Thursday, October 27, 2005

"Religion of Peace" Strikes Again

"Israel must be wiped off the map," Iran's fundamentalist president Mahmoud Ahmadi-Nejad said in the most recent of a series of anti-Zionist remarks by Arab leaders. It almost makes you wonder how the supposed "religion of peace" got that moniker in the first place.

It also makes you wonder what will be the reaction from the anti-war crowd and the thousands of peaceniks who gather to protest every move the United States makes towards ensuring a free Iraq. I mean wouldn't it be safe to assume that they would condemn such a hateful remark towards a relatively peaceful nation?

Oh but those damn Jews are just occupying Arab holy land anyways, so the Palestinians should be allowed to take whatever actions necessary to get their own state. Just watch the reactions next time a single Palestinian gets killed by an Israeli, even if it's self-defense as the victim turns out to be a potential suicide bomber. Seriously, liberals would argue that the bomber is just trying to get his home back.

(By the way, if you couldn't pick up the sarcasm in the first statement of the previous paragraph, leave my blog now.)

And just in case those in the Islamist crowd weren't paying attention, the Iranian leader continued with this gem: "Anybody who recognises Israel will burn in the fire of the Islamic nation’s fury." Now that's a very peaceful solution to any problem!

So after being subjected to one of the most horrific cases of genocide in recorded history, the Israelis are hated by just about every nation in the world. They're surrounded by anti-Zionists and their only true ally is the United States.

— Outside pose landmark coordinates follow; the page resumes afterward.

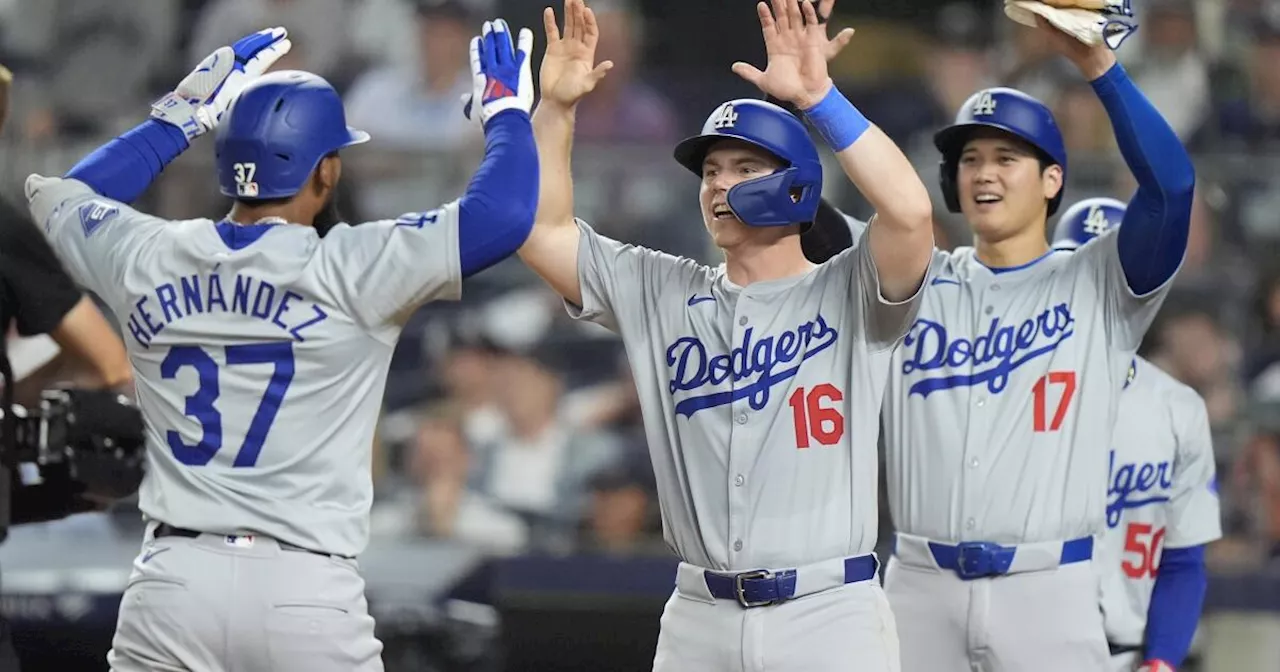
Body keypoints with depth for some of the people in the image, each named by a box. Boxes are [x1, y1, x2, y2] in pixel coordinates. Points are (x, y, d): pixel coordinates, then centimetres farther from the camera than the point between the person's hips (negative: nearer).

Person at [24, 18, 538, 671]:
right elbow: (501, 214, -8)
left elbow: (66, 195, 28)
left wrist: (183, 115, 33)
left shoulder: (148, 260, 6)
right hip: (307, 594, -3)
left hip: (172, 581, 3)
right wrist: (505, 110, 10)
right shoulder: (350, 271, -7)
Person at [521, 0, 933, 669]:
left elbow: (910, 212, -19)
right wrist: (555, 106, -2)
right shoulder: (661, 294, 13)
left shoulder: (846, 294, 0)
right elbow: (541, 230, 9)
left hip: (829, 614, -4)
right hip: (698, 616, 4)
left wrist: (818, 96, -21)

Yet the overwhelming sentiment among much of the liberal crowd is that Israel is a murderous nation with such a seething hatred of Islam and Palestinians that they continuously bomb the West Bank yada yada yada.

How is it that so many liberals are against the United States when we try to remove genocidal dictators like Saddam Hussein, but then when we support peaceful democracies they accuse us of aiding "terrorists"? This Orwellian view of international politics goes back to the Reagan years, when his fight against the rise of Communist satellites in Latin America drew criticism from the left. The words of ex-KGB agent Thomas Schuman outline the process Communists used to install puppet dictatorships in stragetic locations with the goal of ultimately being close enough to nuke the United States.

Nevertheless, liberals refuse to believe that evil men truly are evil and worthy of a forceful takedown, while hating their own government for taking out these men and saving a nation from the evil that they feared for three decades.